The exhibition combines graphic and written original documentation, modern works of arts by Miro, Moore, Hepworth, Giacometti, le Corbusier, Smith, de Kooning, Baumeister, and a few but outstanding archaeological items from the Louvre museum, the British Museum and the Vorderasiatisches Museum. The exhibition visualises nets of relations between ancient and modern works and documentation. We would like the spectator to look at works and their connections, not to isolated works of art. Written and graphic documentation, such as pictures by Coppola or texts by Bataille, are part of the archaeological material, part of its meaning. 

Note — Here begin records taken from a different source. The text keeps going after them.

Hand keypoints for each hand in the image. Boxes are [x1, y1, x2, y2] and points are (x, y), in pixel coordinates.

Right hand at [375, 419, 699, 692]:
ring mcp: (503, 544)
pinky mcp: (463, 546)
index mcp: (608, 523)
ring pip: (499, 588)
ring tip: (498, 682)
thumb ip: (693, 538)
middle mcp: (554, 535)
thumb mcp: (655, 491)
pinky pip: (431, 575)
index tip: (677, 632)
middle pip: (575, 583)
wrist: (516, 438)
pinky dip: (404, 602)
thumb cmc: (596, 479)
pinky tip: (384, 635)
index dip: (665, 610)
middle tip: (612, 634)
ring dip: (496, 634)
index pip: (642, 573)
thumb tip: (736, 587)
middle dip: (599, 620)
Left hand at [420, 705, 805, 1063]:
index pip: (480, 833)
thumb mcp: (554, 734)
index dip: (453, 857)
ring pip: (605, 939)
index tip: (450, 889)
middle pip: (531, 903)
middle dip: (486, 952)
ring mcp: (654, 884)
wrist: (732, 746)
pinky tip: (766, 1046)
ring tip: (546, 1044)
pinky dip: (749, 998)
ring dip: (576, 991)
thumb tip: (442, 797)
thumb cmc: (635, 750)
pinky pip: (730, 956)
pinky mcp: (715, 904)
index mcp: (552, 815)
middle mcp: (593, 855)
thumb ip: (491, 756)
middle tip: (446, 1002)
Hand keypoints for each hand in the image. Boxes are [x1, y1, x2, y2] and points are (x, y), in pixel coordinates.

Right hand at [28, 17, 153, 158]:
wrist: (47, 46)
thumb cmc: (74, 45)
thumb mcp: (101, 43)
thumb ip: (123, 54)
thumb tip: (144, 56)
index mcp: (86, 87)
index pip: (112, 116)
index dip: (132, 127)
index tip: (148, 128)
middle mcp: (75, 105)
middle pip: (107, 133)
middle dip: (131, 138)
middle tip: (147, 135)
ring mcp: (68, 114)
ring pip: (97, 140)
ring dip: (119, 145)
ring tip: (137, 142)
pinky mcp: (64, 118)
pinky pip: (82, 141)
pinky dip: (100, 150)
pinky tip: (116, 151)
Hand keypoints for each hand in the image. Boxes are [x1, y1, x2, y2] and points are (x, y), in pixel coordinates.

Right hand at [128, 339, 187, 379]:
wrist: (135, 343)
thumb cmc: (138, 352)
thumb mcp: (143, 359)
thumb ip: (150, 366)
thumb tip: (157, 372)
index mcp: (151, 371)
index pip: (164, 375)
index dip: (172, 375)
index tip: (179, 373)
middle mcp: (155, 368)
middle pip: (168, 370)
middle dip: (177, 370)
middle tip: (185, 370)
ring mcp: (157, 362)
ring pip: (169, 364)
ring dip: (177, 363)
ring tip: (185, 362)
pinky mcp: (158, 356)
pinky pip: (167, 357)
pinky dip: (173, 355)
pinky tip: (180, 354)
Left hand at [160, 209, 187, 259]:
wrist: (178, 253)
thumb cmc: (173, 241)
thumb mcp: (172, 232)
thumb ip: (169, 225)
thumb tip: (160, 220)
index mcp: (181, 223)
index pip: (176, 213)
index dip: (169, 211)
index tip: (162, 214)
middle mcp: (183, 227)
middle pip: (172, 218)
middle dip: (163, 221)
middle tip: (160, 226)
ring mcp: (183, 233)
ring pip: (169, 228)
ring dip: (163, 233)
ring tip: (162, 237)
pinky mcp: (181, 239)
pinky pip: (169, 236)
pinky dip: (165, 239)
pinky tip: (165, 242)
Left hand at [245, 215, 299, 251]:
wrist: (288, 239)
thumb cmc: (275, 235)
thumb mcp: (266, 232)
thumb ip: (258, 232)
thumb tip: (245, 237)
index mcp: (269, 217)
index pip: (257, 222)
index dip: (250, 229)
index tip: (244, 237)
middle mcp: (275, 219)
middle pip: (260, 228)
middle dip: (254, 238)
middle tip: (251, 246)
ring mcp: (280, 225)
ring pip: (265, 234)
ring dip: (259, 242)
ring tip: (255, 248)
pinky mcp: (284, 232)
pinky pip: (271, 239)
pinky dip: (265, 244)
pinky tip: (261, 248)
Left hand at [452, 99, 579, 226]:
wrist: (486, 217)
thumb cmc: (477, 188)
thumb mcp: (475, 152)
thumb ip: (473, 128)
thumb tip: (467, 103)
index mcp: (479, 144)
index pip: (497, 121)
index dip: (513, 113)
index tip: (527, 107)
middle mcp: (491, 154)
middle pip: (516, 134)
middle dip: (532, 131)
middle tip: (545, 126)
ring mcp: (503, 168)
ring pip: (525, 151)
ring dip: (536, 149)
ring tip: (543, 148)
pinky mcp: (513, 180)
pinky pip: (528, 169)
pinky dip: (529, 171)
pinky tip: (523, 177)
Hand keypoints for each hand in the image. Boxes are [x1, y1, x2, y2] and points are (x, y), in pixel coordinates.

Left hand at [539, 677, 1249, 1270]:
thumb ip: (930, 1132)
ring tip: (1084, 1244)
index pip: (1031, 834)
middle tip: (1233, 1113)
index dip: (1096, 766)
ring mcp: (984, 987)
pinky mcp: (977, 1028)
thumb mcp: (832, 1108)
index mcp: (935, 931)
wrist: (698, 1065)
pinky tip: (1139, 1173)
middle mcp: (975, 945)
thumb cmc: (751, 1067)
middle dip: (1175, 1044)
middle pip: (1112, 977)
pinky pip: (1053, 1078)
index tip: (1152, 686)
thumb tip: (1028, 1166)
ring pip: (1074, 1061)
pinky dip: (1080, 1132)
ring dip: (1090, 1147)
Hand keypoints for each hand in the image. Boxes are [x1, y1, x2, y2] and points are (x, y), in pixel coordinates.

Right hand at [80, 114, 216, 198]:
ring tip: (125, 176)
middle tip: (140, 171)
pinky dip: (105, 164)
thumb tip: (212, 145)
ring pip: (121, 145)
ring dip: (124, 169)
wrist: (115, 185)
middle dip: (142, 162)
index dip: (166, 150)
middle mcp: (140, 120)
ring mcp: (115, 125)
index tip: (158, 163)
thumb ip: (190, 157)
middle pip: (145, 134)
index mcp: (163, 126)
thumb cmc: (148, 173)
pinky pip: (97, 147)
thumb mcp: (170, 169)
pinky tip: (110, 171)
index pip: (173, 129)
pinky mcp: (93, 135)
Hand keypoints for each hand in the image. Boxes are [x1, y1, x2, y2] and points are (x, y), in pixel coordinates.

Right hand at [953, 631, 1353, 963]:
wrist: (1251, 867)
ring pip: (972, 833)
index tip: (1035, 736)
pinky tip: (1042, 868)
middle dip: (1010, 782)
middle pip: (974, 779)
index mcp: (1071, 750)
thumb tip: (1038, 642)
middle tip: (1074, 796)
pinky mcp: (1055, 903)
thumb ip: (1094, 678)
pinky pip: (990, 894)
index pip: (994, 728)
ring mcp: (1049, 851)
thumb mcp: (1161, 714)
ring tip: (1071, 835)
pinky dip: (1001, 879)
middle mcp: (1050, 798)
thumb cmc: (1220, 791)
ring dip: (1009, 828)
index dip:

The exhibition deals with what some modern –surrealistic- artists have seen in early Mesopotamian material. What has raised their attention?  How they have reacted to this interest? How they have communicated their interest or discoveries? Some artists, like Moore –who wrote an early article on Mesopotamian sculpture-, Hepworth, de Kooning, or Miró have focused on the interpretation of “Sumerian” worshipper statues. For them, the gravity of the statues, the large eyes, the clasped hands, have been formal solutions to express feelings of tranquillity and restrain. Meanwhile, the French poet and artist Michaux was fascinated by cuneiform writing because he considered it a primal writing, able to express directly, without any mediation nor distortion, the being of the called and described things. The North-American sculptor David Smith focused on cylinder seals. They were a mean to create compositions without any beginning nor end, endless compositions able to suggest the distorted or destroyed times of the war. While the German painter Baumeister, during the Second World War, looked at the Poem of Gilgamesh and other “Sumerian” texts recently translated, he illustrated, as way of looking for a refuge in the past when there was no future, trying to find an explanation to violence and destruction. The Poem, dealing with the human condition, was a way to accept it. This poem was not the first ancient eastern text known in the XXth century. Ancient Testament possesses myths and legends inspired by Mesopotamian texts. One of these myths, the Tower of Babel, was a mythical recreation of the ziggurat of Babylon. Architects like Le Corbusier and Loos used the ziggurat typology for projects symbolising the mixture of languages –a hotel called Babylon, by Loos- and the power of human knowledge – the Mundaneum, a museum for all kind of arts and technics, by Le Corbusier-. These architects used the ziggurat motif having in mind the mythical symbolism of the Babel Tower.
The exhibition does not put an end to the research on Mesopotamian influences in modern art, but it tries to find a possible answer to this unexpected interest in artists apparently so far away from near ancient motifs such as Miró or Le Corbusier. They did not copy Mesopotamian art; they looked at it (or at images of it) for clues to understand the complexity of the modern world.